------ Recorded information ------

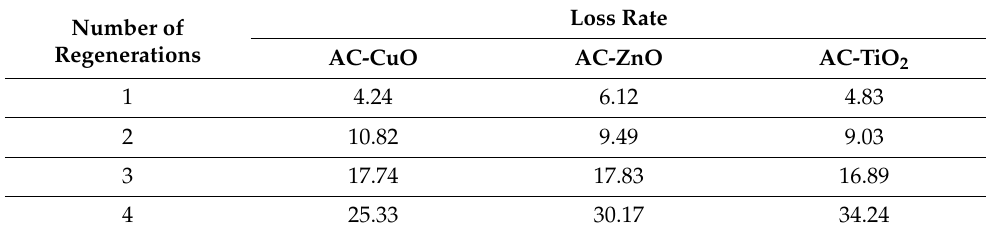
Table 8. Regeneration loss rate for the removal of methylene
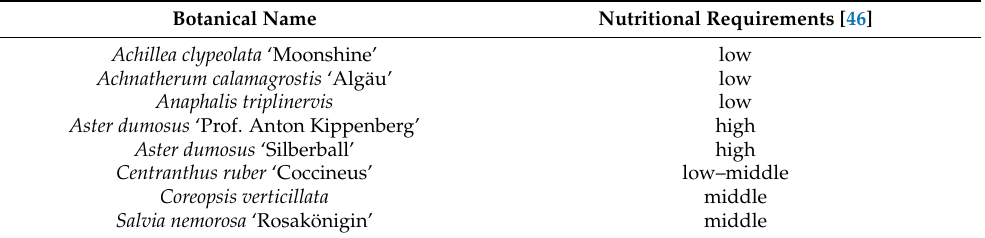
Table 2. Overview of the selected perennials for sunny positions and nutritional requirements. Botanical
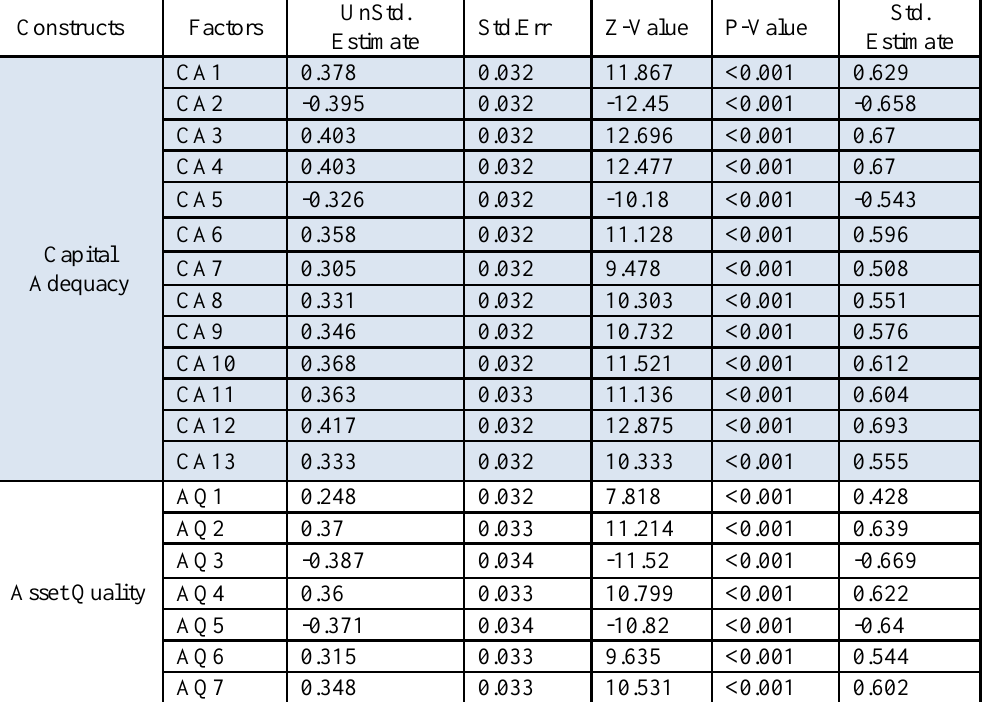
Table 4. Results of the second-order factor analysis of the modified model UnStd. Constructs Factors Std.Err Z-Value P-Value Estimate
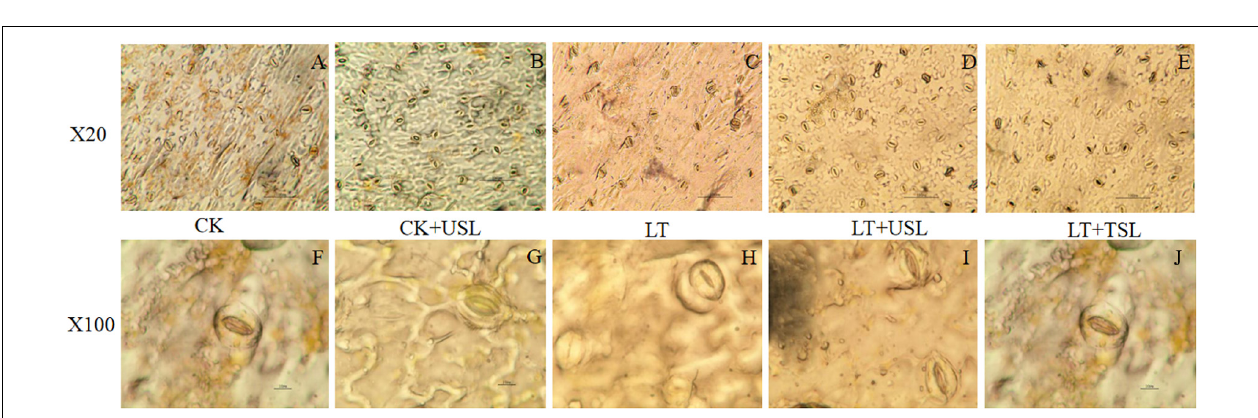
FIGURE 5 | Effects of USL on the energy fluxes between photosystems in tomato leaves under LT stress. (A) Y(NO), the quantum yield of non-regulated energy dissipation; (B) Y(NPQ), the quantum yield of regulated energy dissipation; (C) Y(ND), PS I donor side limitation; and (D) Y(NA), PS I acceptor side limitation.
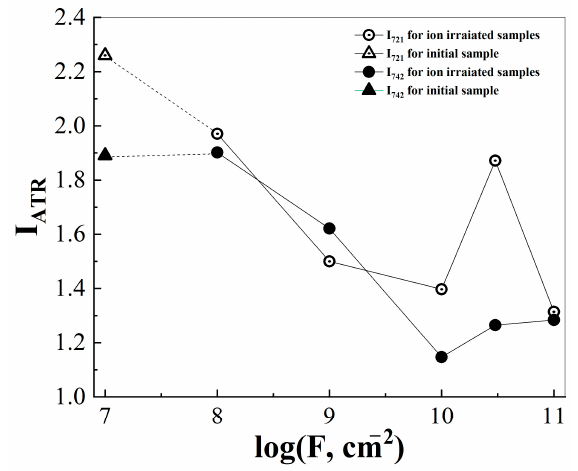
Figure 5. Change in the intensity of vibrational modes 721, 742 cm − 1 in the infrared spectrum of the disturbed total internal reflection of thermoradiationally modified polytetrafluoroethylene depending on the fluence of xenon ions with an energy of ~1 MeV/nucleon.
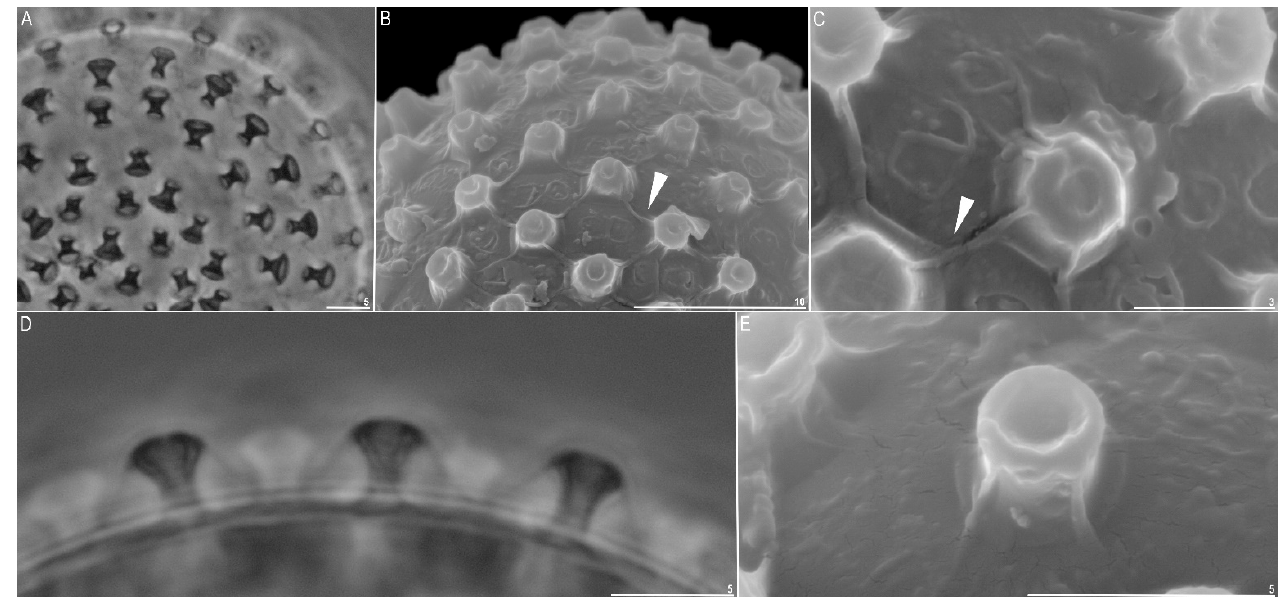
Figure 4. Minibiotus intermedius : ( A ) egg chorion (PCM); ( B ) embryo in the egg (PCM); ( C , D ) egg chorion (SEM). Scale bars in μ m.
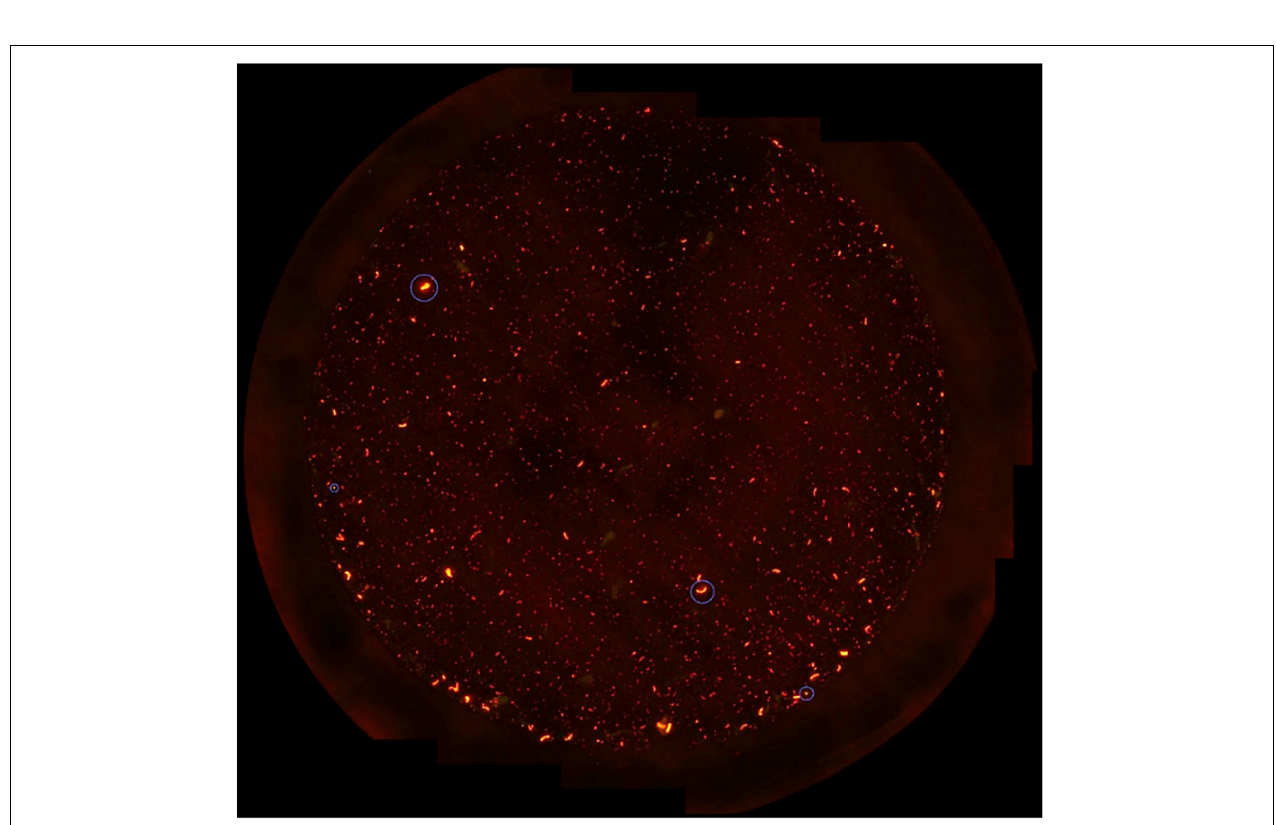
FIGURE 6 | Imaging analysis of individual sample 2 of Platichthys flesus from BPNS stained with Nile red.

------

Exercise
Every line above must be printed again exactly, pictures excluded.

Result of the task
Table 8. Regeneration loss rate for the removal of methylene
Table 2. Overview of the selected perennials for sunny positions and nutritional requirements. Botanical
Table 4. Results of the second-order factor analysis of the modified model UnStd. Constructs Factors Std.Err Z-Value P-Value Estimate
FIGURE 5 | Effects of USL on the energy fluxes between photosystems in tomato leaves under LT stress. (A) Y(NO), the quantum yield of non-regulated energy dissipation; (B) Y(NPQ), the quantum yield of regulated energy dissipation; (C) Y(ND), PS I donor side limitation; and (D) Y(NA), PS I acceptor side limitation.
Figure 5. Change in the intensity of vibrational modes 721, 742 cm − 1 in the infrared spectrum of the disturbed total internal reflection of thermoradiationally modified polytetrafluoroethylene depending on the fluence of xenon ions with an energy of ~1 MeV/nucleon.
Figure 4. Minibiotus intermedius : ( A ) egg chorion (PCM); ( B ) embryo in the egg (PCM); ( C , D ) egg chorion (SEM). Scale bars in μ m.
FIGURE 6 | Imaging analysis of individual sample 2 of Platichthys flesus from BPNS stained with Nile red.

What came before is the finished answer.